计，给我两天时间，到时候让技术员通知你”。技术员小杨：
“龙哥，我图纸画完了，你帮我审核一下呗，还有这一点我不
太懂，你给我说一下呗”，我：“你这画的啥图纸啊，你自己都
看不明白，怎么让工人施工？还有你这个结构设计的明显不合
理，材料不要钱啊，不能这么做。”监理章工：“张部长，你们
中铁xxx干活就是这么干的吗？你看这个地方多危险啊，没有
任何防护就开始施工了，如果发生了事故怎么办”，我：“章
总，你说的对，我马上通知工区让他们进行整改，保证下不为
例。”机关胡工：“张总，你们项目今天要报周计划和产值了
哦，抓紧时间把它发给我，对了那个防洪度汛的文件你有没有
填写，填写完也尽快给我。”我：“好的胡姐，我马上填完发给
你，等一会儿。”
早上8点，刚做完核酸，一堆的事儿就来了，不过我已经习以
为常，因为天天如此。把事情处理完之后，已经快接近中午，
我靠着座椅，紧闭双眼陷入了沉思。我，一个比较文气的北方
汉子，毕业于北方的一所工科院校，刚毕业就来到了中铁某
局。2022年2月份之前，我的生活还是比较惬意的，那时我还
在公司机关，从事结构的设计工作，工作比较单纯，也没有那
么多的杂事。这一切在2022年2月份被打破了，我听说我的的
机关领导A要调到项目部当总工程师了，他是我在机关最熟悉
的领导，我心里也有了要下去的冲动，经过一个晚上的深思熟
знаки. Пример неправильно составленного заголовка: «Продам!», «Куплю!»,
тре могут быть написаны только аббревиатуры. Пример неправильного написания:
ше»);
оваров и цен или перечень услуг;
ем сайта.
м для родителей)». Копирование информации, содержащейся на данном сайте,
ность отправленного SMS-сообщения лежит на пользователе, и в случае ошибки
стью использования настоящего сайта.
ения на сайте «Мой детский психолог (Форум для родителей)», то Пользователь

▶ [About this exercise]:
Write out the full listing exactly as given.

▶ [Answer area]:
计，给我两天时间，到时候让技术员通知你”。技术员小杨：
“龙哥，我图纸画完了，你帮我审核一下呗，还有这一点我不
太懂，你给我说一下呗”，我：“你这画的啥图纸啊，你自己都
看不明白，怎么让工人施工？还有你这个结构设计的明显不合
理，材料不要钱啊，不能这么做。”监理章工：“张部长，你们
中铁xxx干活就是这么干的吗？你看这个地方多危险啊，没有
任何防护就开始施工了，如果发生了事故怎么办”，我：“章
总，你说的对，我马上通知工区让他们进行整改，保证下不为
例。”机关胡工：“张总，你们项目今天要报周计划和产值了
哦，抓紧时间把它发给我，对了那个防洪度汛的文件你有没有
填写，填写完也尽快给我。”我：“好的胡姐，我马上填完发给
你，等一会儿。”
早上8点，刚做完核酸，一堆的事儿就来了，不过我已经习以
为常，因为天天如此。把事情处理完之后，已经快接近中午，
我靠着座椅，紧闭双眼陷入了沉思。我，一个比较文气的北方
汉子，毕业于北方的一所工科院校，刚毕业就来到了中铁某
局。2022年2月份之前，我的生活还是比较惬意的，那时我还
在公司机关，从事结构的设计工作，工作比较单纯，也没有那
么多的杂事。这一切在2022年2月份被打破了，我听说我的的
机关领导A要调到项目部当总工程师了，他是我在机关最熟悉
的领导，我心里也有了要下去的冲动，经过一个晚上的深思熟
знаки. Пример неправильно составленного заголовка: «Продам!», «Куплю!»,
тре могут быть написаны только аббревиатуры. Пример неправильного написания:
ше»);
оваров и цен или перечень услуг;
ем сайта.
м для родителей)». Копирование информации, содержащейся на данном сайте,
ность отправленного SMS-сообщения лежит на пользователе, и в случае ошибки
стью использования настоящего сайта.
ения на сайте «Мой детский психолог (Форум для родителей)», то Пользователь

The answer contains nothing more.